* [What the task asks]
Below are the records; locate each line with the word "phpBB" and copy it.

____

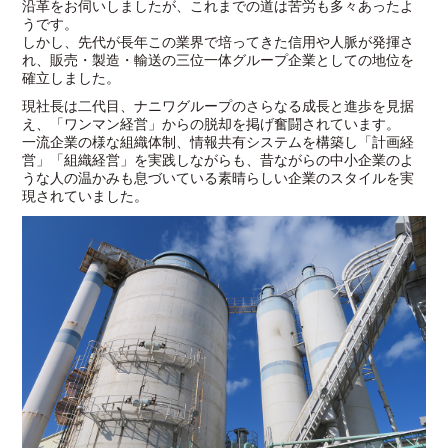
沿革をお伺いしましたが、これまでの道は苦労も多々あったよ
うです。
しかし、先代が長年この業界で培ってきた信用や人脈が発揮さ
れ、販売・製造・輸送の三位一体グループ企業としての地位を
確立しました。
現社長は二代目、ナニワグループのさらなる成長と進歩を見据
え、「ワンマン経営」からの脱却を掲げ奮闘されています。
一流企業の様な組織体制、情報共有システムを構築し「計画経
営」「組織経営」を実践しながらも、昔ながらの中小企業のよ
うな人の温かみも息づいている素晴らしい企業のスタイルを実
現されていました。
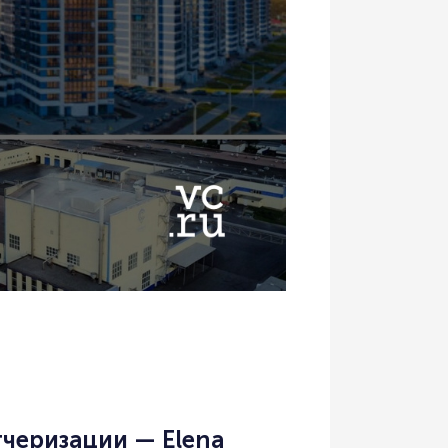
тчеризации — Elena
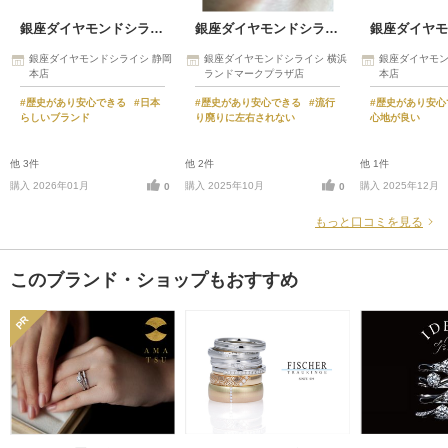
銀座ダイヤモンドシライシ
銀座ダイヤモンドシライシ
銀座ダイヤモンドシライシ 静岡
銀座ダイヤモンドシライシ 横浜
銀座ダイヤモン
本店
ランドマークプラザ店
本店
#歴史があり安心できる
#日本
#歴史があり安心できる
#流行
#歴史があり安
らしいブランド
り廃りに左右されない
心地が良い
他 3件
他 2件
他 1件
購入 2026年01月
購入 2025年10月
購入 2025年12月
0
0
もっと口コミを見る
このブランド・ショップもおすすめ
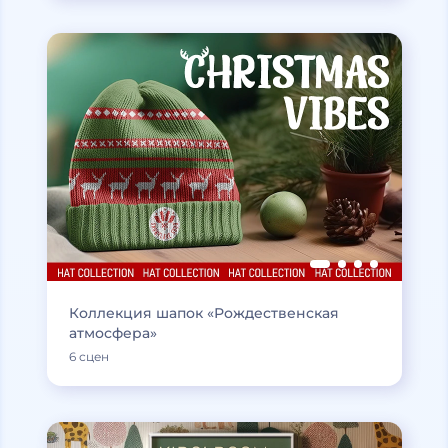
Коллекция шапок «Рождественская
атмосфера»
6 сцен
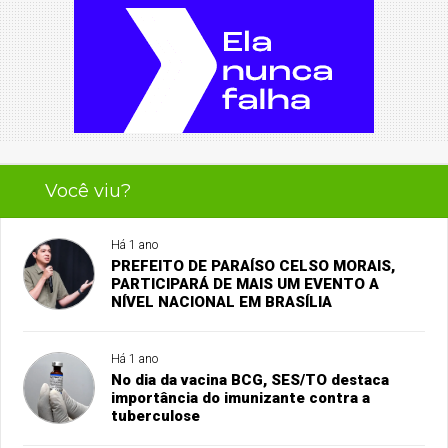
Você viu?
Há 1 ano
PREFEITO DE PARAÍSO CELSO MORAIS,
PARTICIPARÁ DE MAIS UM EVENTO A
NÍVEL NACIONAL EM BRASÍLIA
Há 1 ano
No dia da vacina BCG, SES/TO destaca
importância do imunizante contra a
tuberculose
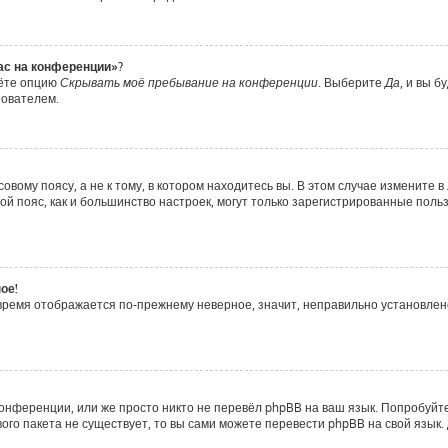
час на конференции»?
дёте опцию
Скрывать моё пребывание на конференции
. Выберите
Да
, и вы 
зователем.
вому поясу, а не к тому, в котором находитесь вы. В этом случае измените в 
совой пояс, как и большинство настроек, могут только зарегистрированные пол
ое!
о время отображается по-прежнему неверное, значит, неправильно установле
онференции, или же просто никто не перевёл phpBB на ваш язык. Попробуйт
ового пакета не существует, то вы сами можете перевести phpBB на свой яз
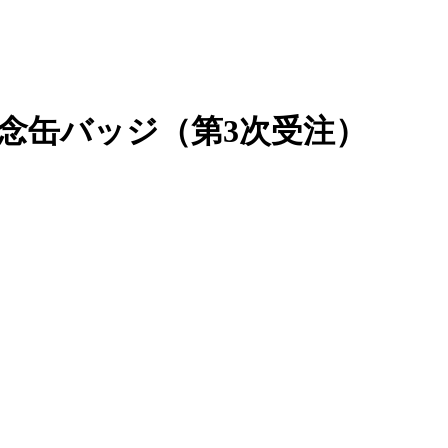
念缶バッジ（第3次受注）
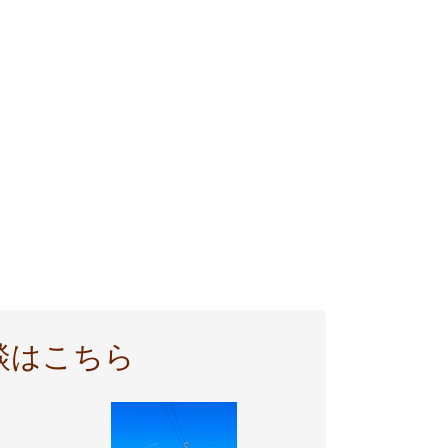
談はこちら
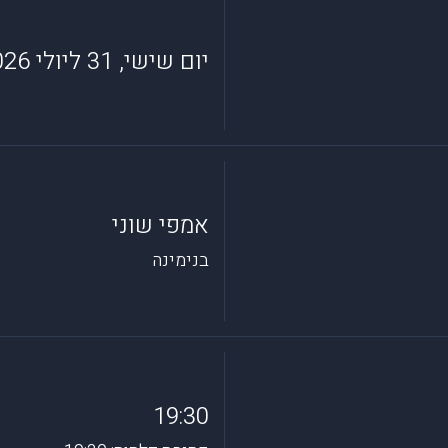
יום שישי, 31 ליולי 2026
אמפי שוני
בנימינה
19:30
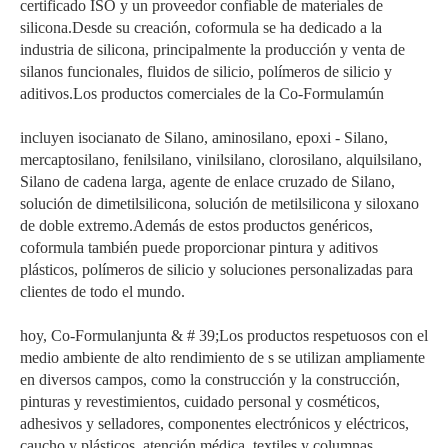
certificado ISO y un proveedor confiable de materiales de
silicona.Desde su creación, coformula se ha dedicado a la
industria de silicona, principalmente la producción y venta de
silanos funcionales, fluidos de silicio, polímeros de silicio y
aditivos.Los productos comerciales de la Co-Formulamún
incluyen isocianato de Silano, aminosilano, epoxi - Silano,
mercaptosilano, fenilsilano, vinilsilano, clorosilano, alquilsilano,
Silano de cadena larga, agente de enlace cruzado de Silano,
solución de dimetilsilicona, solución de metilsilicona y siloxano
de doble extremo.Además de estos productos genéricos,
coformula también puede proporcionar pintura y aditivos
plásticos, polímeros de silicio y soluciones personalizadas para
clientes de todo el mundo.
hoy, Co-Formulanjunta & # 39;Los productos respetuosos con el
medio ambiente de alto rendimiento de s se utilizan ampliamente
en diversos campos, como la construcción y la construcción,
pinturas y revestimientos, cuidado personal y cosméticos,
adhesivos y selladores, componentes electrónicos y eléctricos,
caucho y plásticos, atención médica, textiles y columnas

____

* [Solution for this problem]
онференции, или же просто никто не перевёл phpBB на ваш язык. Попробуйт
ового пакета не существует, то вы сами можете перевести phpBB на свой яз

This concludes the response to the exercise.